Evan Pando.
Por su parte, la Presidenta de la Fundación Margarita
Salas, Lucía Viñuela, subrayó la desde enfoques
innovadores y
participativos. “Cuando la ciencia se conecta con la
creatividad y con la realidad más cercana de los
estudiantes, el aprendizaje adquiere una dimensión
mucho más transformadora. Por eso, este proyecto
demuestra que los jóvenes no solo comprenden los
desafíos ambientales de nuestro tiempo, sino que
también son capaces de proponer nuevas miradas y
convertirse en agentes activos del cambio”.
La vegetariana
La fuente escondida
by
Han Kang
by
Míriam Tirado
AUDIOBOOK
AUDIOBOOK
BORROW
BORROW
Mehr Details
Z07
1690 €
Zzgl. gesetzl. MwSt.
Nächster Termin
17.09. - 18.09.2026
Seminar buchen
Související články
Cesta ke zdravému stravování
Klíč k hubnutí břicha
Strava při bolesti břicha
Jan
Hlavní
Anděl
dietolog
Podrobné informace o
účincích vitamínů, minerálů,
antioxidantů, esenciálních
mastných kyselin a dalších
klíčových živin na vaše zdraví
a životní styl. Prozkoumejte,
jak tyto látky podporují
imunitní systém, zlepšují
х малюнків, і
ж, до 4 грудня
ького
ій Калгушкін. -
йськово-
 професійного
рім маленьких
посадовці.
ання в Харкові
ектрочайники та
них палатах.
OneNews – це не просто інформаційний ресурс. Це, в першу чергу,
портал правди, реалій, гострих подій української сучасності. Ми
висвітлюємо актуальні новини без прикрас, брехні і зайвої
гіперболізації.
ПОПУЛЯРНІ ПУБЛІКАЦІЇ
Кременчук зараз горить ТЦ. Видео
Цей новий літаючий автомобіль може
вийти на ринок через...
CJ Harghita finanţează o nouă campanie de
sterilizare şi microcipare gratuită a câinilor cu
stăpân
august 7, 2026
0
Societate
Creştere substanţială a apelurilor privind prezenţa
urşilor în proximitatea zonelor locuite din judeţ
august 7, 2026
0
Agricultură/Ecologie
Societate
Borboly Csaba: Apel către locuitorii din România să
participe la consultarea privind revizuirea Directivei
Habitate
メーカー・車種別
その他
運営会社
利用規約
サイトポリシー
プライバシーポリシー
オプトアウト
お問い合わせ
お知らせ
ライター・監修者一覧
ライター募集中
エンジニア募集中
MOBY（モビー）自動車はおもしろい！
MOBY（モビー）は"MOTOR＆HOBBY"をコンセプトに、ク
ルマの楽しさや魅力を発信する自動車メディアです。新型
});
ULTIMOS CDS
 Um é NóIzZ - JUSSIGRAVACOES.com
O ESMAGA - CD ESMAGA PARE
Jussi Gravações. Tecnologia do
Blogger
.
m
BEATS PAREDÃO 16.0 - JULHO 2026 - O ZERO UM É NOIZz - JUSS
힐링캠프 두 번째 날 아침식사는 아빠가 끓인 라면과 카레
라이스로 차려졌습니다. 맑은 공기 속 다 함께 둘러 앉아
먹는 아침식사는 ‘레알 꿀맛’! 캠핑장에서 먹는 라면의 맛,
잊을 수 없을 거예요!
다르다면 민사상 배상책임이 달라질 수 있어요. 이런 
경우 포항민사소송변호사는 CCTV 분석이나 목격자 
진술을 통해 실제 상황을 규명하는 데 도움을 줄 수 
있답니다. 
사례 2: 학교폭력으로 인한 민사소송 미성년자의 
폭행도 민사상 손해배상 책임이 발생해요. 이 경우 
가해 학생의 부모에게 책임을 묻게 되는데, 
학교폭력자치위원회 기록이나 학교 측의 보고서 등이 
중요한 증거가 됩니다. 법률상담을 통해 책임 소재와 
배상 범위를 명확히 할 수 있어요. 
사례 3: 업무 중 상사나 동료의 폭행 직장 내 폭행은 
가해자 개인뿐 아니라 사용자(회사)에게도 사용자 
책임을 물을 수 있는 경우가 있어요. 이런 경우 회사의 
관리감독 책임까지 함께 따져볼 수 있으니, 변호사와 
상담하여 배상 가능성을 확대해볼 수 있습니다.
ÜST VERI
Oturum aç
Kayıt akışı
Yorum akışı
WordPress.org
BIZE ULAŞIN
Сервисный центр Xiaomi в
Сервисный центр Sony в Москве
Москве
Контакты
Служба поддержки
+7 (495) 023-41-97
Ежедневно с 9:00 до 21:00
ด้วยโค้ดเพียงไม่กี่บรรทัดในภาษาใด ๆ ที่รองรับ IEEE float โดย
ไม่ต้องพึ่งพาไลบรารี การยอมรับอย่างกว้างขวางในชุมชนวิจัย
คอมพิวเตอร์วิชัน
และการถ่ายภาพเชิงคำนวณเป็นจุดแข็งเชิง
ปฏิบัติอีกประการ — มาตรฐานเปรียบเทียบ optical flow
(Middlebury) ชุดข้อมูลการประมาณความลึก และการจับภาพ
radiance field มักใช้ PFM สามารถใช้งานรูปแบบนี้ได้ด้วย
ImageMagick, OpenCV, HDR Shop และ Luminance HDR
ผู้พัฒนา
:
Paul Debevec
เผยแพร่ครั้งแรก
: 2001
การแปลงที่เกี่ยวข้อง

__________

#### What you should do:
The response is to be a bare number: the tally of lines in the listing above with the word "Москве".

#### Exercise answer:
2